After parsing coronaspades.txt log file, I extracted which assemblies were re-run as paired-end. There were 153 (out of 564 to rescaffold): https://serratus-public.s3.amazonaws.com/assemblies/analysis/rescaffolded.paired_end.in.log.txt The other ones were either not re-run or were re-run as single-end. (keep in mind that the 564 accessions that were scheduled to be rescaffolded were not necessarily having paired-end reads..)
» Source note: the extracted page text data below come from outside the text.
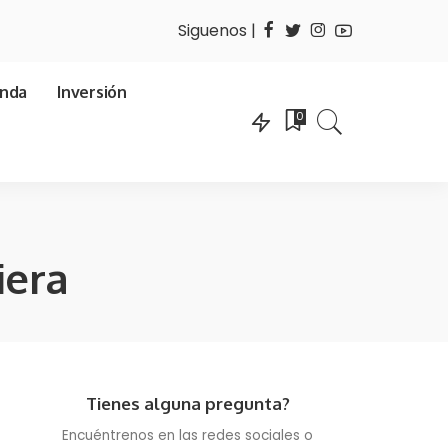
Siguenos |
enda
Inversión
0
iera
Tienes alguna pregunta?
Encuéntrenos en las redes sociales o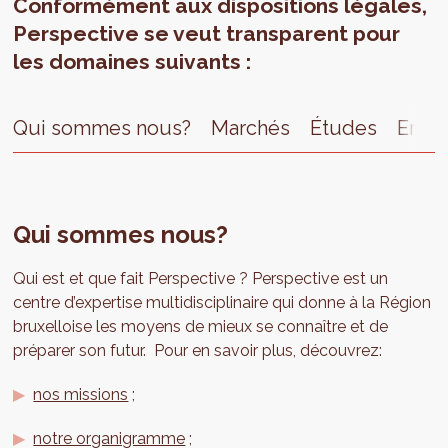
Conformément aux dispositions légales,
Perspective se veut transparent pour
les domaines suivants :
Qui sommes nous?
Marchés
Études
Empl
Qui sommes nous?
Qui est et que fait Perspective ? Perspective est un
centre d’expertise multidisciplinaire qui donne à la Région
bruxelloise les moyens de mieux se connaître et de
préparer son futur. Pour en savoir plus, découvrez:
nos missions
;
notre organigramme
;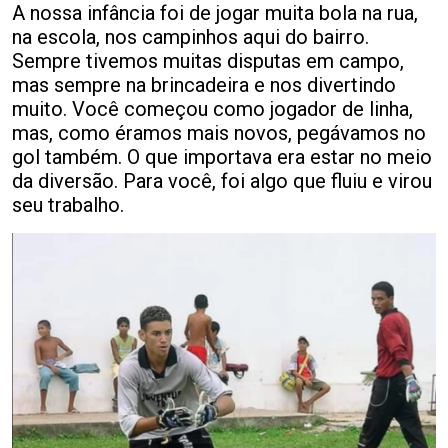
A nossa infância foi de jogar muita bola na rua,
na escola, nos campinhos aqui do bairro.
Sempre tivemos muitas disputas em campo,
mas sempre na brincadeira e nos divertindo
muito. Você começou como jogador de linha,
mas, como éramos mais novos, pegávamos no
gol também. O que importava era estar no meio
da diversão. Para você, foi algo que fluiu e virou
seu trabalho.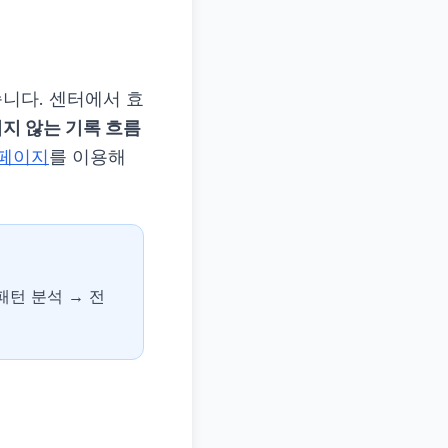
니다. 센터에서 효
지 않는 기록 흐름
 페이지
를 이용해
·패턴 분석 → 전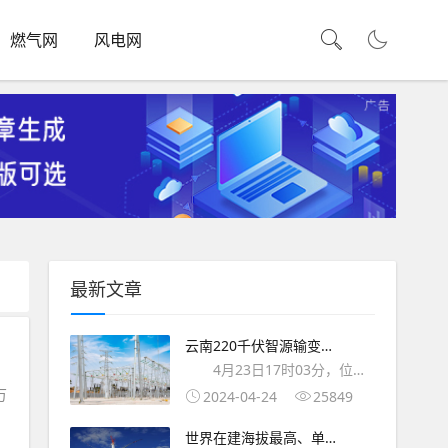
燃气网
风电网
最新文章
云南220千伏智源输变电
工程顺利投入运行！
4月23日17时03分，位于
万
开远市城区西侧的220千伏智
2024-04-24
25849
源变电站1、2号主变压器，经
世界在建海拔最高、单体
过5次带电冲击运行正常，标志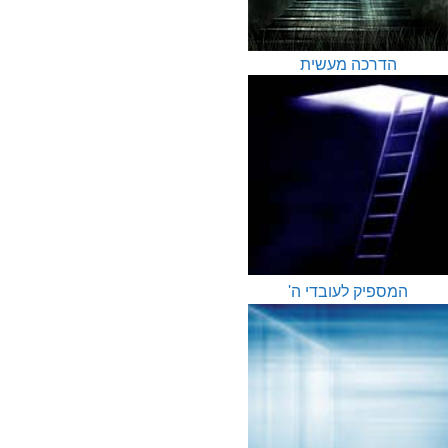
הדרכה מעשית
המספיק לעובדי ה'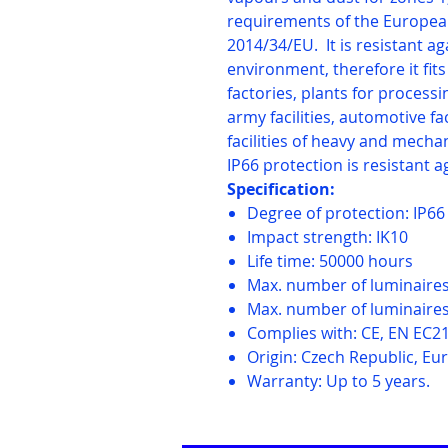
requirements of the Europea
2014/34/EU. It is resistant a
environment, therefore it fits
factories, plants for processi
army facilities, automotive fa
facilities of heavy and mechani
IP66 protection is resistant 
Specification:
Degree of protection: IP66
Impact strength: IK10
Life time: 50000 hours
Max. number of luminaires 
Max. number of luminaires 
Complies with: CE, EN EC21
Origin: Czech Republic, Eu
Warranty: Up to 5 years.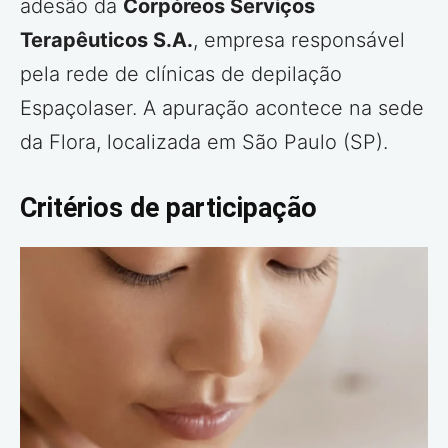
adesão da
Corpóreos Serviços
Terapêuticos S.A.
, empresa responsável
pela rede de clínicas de depilação
Espaçolaser. A apuração acontece na sede
da Flora, localizada em São Paulo (SP).
Critérios de participação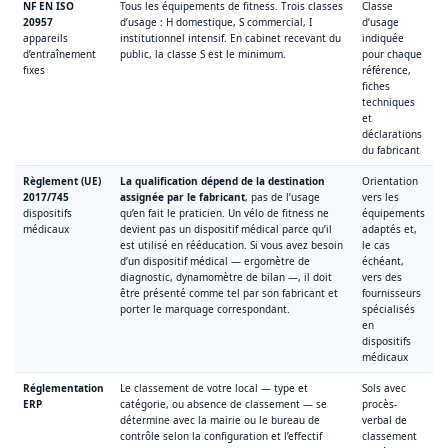
NF EN ISO
Tous les équipements de fitness. Trois classes
Classe
20957
d’usage : H domestique, S commercial, I
d’usage
appareils
institutionnel intensif. En cabinet recevant du
indiquée
d’entraînement
public, la classe S est le minimum.
pour chaque
fixes
référence,
fiches
techniques
et
déclarations
du fabricant
Règlement (UE)
La qualification dépend de la destination
Orientation
2017/745
assignée par le fabricant
, pas de l’usage
vers les
dispositifs
qu’en fait le praticien. Un vélo de fitness ne
équipements
médicaux
devient pas un dispositif médical parce qu’il
adaptés et,
est utilisé en rééducation. Si vous avez besoin
le cas
d’un dispositif médical — ergomètre de
échéant,
diagnostic, dynamomètre de bilan —, il doit
vers des
être présenté comme tel par son fabricant et
fournisseurs
porter le marquage correspondant.
spécialisés
en
dispositifs
médicaux
Réglementation
Le classement de votre local — type et
Sols avec
ERP
catégorie, ou absence de classement — se
procès-
détermine avec la mairie ou le bureau de
verbal de
contrôle selon la configuration et l’effectif
classement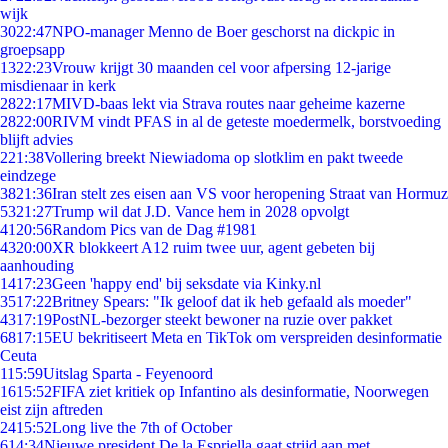
wijk
30
22:47
NPO-manager Menno de Boer geschorst na dickpic in
groepsapp
13
22:23
Vrouw krijgt 30 maanden cel voor afpersing 12-jarige
misdienaar in kerk
28
22:17
MIVD-baas lekt via Strava routes naar geheime kazerne
28
22:00
RIVM vindt PFAS in al de geteste moedermelk, borstvoeding
blijft advies
2
21:38
Vollering breekt Niewiadoma op slotklim en pakt tweede
eindzege
38
21:36
Iran stelt zes eisen aan VS voor heropening Straat van Hormuz
53
21:27
Trump wil dat J.D. Vance hem in 2028 opvolgt
41
20:56
Random Pics van de Dag #1981
43
20:00
XR blokkeert A12 ruim twee uur, agent gebeten bij
aanhouding
14
17:23
Geen 'happy end' bij seksdate via Kinky.nl
35
17:22
Britney Spears: "Ik geloof dat ik heb gefaald als moeder"
43
17:19
PostNL-bezorger steekt bewoner na ruzie over pakket
68
17:15
EU bekritiseert Meta en TikTok om verspreiden desinformatie
Ceuta
1
15:59
Uitslag Sparta - Feyenoord
16
15:52
FIFA ziet kritiek op Infantino als desinformatie, Noorwegen
eist zijn aftreden
24
15:52
Long live the 7th of October
6
14:34
Nieuwe president De la Espriella gaat strijd aan met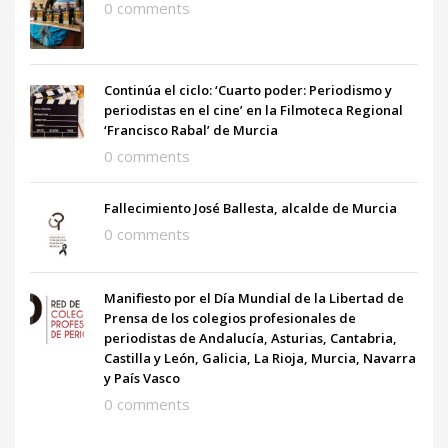
0 comments
Continúa el ciclo: ‘Cuarto poder: Periodismo y
periodistas en el cine’ en la Filmoteca Regional
‘Francisco Rabal’ de Murcia
0 comments
Fallecimiento José Ballesta, alcalde de Murcia
0 comments
Manifiesto por el Día Mundial de la Libertad de
Prensa de los colegios profesionales de
periodistas de Andalucía, Asturias, Cantabria,
Castilla y León, Galicia, La Rioja, Murcia, Navarra
y País Vasco
0 comments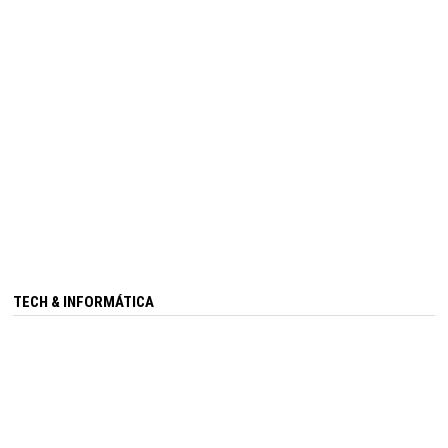
TECH & INFORMÁTICA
Along the way, I manually noticed that a few paired-end samples fell through the cracks and haven't been reassembled, even though they should have been. What most likely happened is that the Batch job failed (for any reason, e.g. SRA download failed, instance got canceled, etc). Examples of such paired-end samples that should have been rescaffolded but aren't: ERR1600615, SRR5819067, SRR8741028.

Among the 153 true paired-end and rescaffolded accessions, I checked whether the unfiltered gene_clusters.fa file had N's: none did.

However, some whole assemblies have N's: for example, ERR1301475 does, in its contigs.fa.mfc file: https://serratus-public.s3.amazonaws.com/assemblies/other/ERR1301475.coronaspades/ERR1301475.coronaspades.contigs.fa.mfc (make sure to decompress it using MFCompress); but not in the gene_clusters.fa file.

So, I'm inclined to say that given the small number of paired-end rescaffolded accessions, we just didn't end up with a gene_clusters.fa file containing N's.